Scene change detection data

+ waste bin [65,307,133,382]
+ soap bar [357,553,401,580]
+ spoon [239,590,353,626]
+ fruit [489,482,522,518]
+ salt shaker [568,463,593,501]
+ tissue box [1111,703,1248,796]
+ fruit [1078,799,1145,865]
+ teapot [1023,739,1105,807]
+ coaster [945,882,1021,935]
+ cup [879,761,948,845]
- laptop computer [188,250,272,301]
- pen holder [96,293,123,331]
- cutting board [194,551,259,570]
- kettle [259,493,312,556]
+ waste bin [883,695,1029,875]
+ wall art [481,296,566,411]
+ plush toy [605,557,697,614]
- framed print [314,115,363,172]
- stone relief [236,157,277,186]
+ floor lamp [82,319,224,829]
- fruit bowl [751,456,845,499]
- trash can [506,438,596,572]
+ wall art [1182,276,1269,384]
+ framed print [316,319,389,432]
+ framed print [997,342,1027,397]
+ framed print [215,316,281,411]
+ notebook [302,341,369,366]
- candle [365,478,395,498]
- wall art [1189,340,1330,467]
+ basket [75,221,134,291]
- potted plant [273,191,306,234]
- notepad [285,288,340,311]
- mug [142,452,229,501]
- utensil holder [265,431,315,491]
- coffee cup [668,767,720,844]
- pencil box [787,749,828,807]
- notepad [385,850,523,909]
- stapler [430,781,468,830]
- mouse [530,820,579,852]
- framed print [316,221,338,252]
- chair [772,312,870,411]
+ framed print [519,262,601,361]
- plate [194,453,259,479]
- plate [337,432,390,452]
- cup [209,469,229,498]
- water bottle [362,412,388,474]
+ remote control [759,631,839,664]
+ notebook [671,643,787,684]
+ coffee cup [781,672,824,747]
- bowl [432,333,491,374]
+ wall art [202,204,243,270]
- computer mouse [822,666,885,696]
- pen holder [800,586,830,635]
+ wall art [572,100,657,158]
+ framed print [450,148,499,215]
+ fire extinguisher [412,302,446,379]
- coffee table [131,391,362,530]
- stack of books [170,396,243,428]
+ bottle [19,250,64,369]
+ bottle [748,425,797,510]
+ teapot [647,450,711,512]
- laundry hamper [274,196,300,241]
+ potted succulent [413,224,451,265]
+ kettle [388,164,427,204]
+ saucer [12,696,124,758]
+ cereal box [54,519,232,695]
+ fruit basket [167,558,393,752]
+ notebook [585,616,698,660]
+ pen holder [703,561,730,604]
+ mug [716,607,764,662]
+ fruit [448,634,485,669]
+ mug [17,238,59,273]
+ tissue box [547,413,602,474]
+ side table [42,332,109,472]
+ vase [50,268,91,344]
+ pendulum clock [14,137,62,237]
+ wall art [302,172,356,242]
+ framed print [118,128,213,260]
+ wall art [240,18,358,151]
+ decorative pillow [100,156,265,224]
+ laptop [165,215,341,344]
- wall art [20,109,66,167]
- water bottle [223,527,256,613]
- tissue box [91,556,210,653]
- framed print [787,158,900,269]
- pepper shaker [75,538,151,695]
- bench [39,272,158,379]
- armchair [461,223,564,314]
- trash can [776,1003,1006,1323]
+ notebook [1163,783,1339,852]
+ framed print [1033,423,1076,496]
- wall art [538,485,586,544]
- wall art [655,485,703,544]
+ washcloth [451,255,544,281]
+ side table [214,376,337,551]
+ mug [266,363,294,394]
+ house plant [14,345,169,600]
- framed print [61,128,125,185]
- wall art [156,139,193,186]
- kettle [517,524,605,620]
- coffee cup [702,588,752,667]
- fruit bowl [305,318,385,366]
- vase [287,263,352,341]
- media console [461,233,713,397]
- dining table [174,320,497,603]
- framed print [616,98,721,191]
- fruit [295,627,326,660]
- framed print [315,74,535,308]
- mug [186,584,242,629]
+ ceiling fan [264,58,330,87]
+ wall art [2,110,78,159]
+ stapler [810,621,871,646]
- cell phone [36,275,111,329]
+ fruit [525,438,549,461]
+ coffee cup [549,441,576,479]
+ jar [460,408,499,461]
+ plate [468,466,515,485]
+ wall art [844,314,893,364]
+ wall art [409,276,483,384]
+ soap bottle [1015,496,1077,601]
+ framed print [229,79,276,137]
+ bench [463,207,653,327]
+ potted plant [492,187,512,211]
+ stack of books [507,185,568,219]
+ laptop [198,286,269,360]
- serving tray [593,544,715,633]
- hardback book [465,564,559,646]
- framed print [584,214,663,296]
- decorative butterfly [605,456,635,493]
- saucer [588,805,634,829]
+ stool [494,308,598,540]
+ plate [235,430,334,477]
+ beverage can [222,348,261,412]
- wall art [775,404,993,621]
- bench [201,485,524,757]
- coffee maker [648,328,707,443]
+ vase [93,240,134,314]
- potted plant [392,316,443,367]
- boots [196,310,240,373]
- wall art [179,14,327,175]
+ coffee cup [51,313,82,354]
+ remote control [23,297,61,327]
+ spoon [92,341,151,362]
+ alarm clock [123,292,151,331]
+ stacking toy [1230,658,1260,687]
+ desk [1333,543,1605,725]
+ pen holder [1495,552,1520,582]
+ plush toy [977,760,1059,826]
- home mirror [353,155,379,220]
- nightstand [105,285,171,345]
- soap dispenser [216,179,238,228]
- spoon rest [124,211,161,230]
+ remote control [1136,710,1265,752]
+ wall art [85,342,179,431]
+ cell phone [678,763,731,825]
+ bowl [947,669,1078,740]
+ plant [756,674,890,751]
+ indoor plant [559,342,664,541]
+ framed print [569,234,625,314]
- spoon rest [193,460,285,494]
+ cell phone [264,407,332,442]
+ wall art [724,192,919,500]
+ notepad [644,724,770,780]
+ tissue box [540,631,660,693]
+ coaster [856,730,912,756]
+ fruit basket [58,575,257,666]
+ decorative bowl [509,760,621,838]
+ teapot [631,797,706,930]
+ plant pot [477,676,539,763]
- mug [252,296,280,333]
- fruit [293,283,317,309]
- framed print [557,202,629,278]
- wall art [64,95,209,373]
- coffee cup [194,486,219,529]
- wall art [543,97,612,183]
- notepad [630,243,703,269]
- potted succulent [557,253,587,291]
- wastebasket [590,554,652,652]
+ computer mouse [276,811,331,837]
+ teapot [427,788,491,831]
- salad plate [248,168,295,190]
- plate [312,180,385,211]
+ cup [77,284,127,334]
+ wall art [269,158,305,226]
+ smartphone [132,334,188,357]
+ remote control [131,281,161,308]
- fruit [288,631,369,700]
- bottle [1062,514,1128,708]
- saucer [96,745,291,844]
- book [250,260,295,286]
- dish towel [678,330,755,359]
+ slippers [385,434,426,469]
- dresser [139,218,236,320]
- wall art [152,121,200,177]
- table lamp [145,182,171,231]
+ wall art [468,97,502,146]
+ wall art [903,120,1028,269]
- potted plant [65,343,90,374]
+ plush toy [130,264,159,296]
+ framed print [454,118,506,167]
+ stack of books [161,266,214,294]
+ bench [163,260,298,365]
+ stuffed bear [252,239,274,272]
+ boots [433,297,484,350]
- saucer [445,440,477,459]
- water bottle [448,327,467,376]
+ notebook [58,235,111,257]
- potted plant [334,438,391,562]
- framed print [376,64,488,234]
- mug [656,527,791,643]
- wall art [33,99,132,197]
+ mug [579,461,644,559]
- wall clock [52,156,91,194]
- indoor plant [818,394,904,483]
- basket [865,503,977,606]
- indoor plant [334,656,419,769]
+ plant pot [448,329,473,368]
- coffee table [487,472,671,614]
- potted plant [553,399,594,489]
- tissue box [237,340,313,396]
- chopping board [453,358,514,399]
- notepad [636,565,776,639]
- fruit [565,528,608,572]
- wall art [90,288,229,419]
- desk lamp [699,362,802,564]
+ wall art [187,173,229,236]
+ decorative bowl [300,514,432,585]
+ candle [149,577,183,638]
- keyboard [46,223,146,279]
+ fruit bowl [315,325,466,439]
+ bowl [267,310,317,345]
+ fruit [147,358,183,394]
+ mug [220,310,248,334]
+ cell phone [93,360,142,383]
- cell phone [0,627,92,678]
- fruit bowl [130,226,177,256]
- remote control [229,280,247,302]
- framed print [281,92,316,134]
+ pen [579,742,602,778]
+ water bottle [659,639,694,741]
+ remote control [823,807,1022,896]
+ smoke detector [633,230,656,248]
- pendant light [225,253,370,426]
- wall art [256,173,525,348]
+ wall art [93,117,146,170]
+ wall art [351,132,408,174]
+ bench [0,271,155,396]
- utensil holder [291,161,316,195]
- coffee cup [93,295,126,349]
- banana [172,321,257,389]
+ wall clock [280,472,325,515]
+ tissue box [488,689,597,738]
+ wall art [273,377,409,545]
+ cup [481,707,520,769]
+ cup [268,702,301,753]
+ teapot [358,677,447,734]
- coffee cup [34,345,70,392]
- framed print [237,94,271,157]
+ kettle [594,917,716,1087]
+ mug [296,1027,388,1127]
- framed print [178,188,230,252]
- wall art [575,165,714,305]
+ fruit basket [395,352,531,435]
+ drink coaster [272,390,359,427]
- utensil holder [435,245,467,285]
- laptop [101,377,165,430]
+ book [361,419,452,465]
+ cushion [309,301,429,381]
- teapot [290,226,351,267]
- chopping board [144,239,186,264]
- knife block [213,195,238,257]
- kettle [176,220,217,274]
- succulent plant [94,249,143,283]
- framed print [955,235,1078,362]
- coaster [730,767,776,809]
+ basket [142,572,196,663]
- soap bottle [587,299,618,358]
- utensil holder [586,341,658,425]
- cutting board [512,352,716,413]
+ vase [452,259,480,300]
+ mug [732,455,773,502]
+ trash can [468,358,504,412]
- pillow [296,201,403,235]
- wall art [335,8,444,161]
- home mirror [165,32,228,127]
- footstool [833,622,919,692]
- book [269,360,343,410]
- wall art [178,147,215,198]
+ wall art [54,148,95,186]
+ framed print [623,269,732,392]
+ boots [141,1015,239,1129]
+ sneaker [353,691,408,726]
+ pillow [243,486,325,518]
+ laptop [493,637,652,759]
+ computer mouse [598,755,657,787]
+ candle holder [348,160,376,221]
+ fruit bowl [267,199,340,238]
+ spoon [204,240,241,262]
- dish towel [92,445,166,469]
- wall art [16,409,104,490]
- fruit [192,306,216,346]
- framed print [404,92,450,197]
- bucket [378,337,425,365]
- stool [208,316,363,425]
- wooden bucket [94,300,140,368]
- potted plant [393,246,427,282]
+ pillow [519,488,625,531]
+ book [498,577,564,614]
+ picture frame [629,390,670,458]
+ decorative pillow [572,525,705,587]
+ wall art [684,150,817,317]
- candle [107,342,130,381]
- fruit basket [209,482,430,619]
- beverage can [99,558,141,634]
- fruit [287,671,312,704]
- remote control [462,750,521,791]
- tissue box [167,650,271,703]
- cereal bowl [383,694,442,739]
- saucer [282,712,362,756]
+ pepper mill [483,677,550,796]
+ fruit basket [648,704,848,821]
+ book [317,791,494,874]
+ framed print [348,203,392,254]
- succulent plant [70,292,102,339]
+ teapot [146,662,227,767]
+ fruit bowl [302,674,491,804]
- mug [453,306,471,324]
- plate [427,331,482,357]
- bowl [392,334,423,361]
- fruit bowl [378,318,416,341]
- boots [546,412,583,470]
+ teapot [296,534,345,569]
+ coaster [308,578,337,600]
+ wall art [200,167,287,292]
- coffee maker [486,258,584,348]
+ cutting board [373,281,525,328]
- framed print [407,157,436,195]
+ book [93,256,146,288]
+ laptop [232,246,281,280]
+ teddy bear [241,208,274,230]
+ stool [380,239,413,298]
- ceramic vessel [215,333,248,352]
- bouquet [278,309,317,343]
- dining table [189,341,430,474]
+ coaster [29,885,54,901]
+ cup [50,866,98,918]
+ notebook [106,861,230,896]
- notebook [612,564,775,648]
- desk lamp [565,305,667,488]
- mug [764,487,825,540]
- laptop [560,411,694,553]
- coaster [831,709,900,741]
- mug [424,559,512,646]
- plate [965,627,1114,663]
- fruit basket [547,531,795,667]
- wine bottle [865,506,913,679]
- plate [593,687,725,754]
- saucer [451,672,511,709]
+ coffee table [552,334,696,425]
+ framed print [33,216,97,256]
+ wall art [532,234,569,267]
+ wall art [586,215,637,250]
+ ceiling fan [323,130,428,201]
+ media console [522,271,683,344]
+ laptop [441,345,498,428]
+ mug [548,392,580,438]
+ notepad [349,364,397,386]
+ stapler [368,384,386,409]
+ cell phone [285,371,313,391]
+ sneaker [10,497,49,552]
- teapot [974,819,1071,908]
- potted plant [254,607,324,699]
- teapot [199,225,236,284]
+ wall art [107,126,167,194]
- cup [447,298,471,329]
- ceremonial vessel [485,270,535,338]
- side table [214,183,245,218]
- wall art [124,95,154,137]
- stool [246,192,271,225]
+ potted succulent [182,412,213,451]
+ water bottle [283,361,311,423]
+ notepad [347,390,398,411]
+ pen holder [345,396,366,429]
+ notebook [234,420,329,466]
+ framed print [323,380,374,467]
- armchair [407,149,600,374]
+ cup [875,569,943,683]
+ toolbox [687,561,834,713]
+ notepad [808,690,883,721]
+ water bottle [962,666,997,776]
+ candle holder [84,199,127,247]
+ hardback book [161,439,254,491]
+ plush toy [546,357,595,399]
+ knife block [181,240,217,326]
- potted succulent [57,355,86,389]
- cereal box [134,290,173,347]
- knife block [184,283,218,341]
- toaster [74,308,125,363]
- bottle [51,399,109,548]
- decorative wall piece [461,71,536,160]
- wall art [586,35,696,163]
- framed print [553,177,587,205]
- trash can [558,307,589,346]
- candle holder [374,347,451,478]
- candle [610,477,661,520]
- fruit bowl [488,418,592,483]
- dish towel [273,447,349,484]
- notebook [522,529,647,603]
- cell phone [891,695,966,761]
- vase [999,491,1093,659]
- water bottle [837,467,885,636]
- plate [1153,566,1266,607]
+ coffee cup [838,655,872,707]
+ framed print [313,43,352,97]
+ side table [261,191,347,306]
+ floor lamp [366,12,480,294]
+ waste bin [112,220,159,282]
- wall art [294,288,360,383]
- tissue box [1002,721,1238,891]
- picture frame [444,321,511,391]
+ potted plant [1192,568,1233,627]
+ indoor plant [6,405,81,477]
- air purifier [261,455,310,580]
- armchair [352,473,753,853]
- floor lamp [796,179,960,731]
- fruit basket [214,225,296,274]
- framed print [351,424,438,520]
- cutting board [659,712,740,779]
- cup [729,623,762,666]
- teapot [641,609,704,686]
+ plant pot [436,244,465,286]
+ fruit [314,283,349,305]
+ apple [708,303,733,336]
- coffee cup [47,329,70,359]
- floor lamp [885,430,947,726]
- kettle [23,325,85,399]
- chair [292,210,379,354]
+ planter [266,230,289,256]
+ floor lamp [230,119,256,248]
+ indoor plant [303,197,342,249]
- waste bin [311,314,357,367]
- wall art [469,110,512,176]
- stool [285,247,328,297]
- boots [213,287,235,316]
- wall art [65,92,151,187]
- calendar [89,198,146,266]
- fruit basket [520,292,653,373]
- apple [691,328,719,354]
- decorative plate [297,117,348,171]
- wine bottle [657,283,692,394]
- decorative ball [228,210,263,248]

### EXERCISE INSTRUCTIONS
Working from the data above, extract solely the lines from the one containing "- vase [999,491,1093,659]" through the one containing "waste bin [112,220,159,282]", exactly as they appear, both included.

### TASK ANSWER
- vase [999,491,1093,659]
- water bottle [837,467,885,636]
- plate [1153,566,1266,607]
+ coffee cup [838,655,872,707]
+ framed print [313,43,352,97]
+ side table [261,191,347,306]
+ floor lamp [366,12,480,294]
+ waste bin [112,220,159,282]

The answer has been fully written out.